Body or hand keypoint data

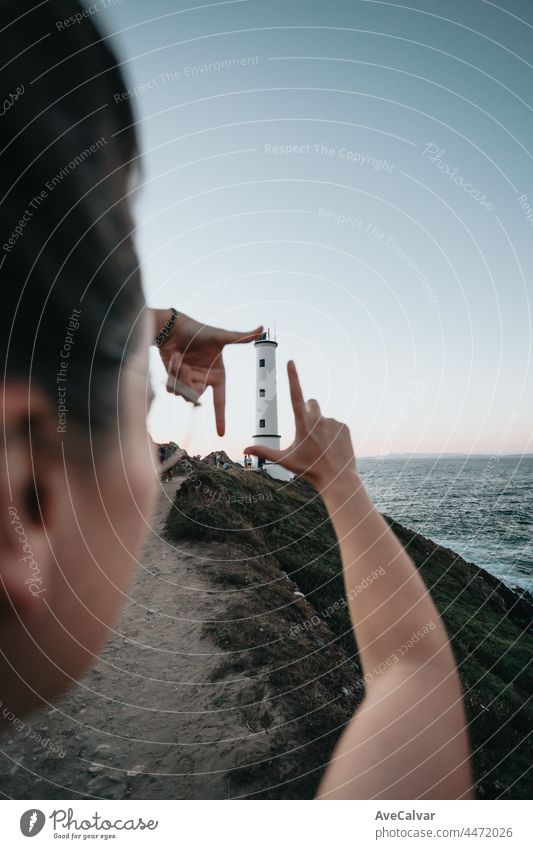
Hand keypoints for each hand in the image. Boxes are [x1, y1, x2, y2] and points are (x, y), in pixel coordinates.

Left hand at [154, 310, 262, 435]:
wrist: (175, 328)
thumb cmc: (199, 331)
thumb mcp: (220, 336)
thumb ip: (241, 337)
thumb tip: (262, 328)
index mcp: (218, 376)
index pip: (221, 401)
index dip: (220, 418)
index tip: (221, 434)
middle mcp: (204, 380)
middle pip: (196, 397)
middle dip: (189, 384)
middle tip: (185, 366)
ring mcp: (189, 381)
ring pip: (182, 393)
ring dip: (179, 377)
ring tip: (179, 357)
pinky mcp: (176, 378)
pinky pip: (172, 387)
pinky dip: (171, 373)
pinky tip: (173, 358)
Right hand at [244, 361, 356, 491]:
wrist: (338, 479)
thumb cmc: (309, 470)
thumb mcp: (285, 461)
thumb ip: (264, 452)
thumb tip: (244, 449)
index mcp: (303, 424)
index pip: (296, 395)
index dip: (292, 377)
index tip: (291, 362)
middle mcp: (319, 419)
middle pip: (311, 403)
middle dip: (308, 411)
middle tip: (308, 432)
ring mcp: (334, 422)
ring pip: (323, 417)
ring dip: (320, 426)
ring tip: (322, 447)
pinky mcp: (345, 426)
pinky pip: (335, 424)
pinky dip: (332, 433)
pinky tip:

- Task statement -
Every last line above must be reproduced as written, and no pictures belong in the copy.

- Answer box -
Hand keypoints for each hand in the image. Boxes are [x1, y1, x2, y2] and points are (x, y), in pixel coordinates.

Left hand at [154, 310, 262, 435]:
wrist: (175, 328)
thumb cmc: (199, 331)
thumb mcp: (220, 336)
thumb ip: (241, 337)
thumb tip: (262, 328)
index mcp: (218, 376)
index pip: (221, 401)
index dip: (220, 418)
index tip: (221, 434)
middle mcp: (204, 380)
middle pip: (196, 397)
middle dip: (189, 384)
middle tip: (185, 366)
ring mcp: (189, 381)
ring pip: (182, 393)
ring dip: (179, 377)
ring tip: (179, 357)
pinky mcp: (176, 378)
pinky pip: (172, 387)
pinky dip: (171, 373)
pinky tip: (173, 358)
Right hand at [244, 361, 356, 491]:
wrist: (338, 479)
thumb cmc: (309, 470)
thumb mcp: (285, 461)
thumb ip: (264, 452)
thumb tip: (244, 449)
index mcp: (303, 424)
index pip: (296, 395)
index dip: (292, 377)
index tip: (291, 362)
middle mcp: (319, 419)
middle pip: (311, 403)
middle dip: (308, 411)
middle tip: (308, 432)
ring mcp: (334, 422)
ring pip: (323, 417)
ring dip: (320, 426)
ring tip: (322, 447)
pinky mcp: (345, 426)
pinky pip: (335, 424)
pinky dip: (332, 433)
pinky tip:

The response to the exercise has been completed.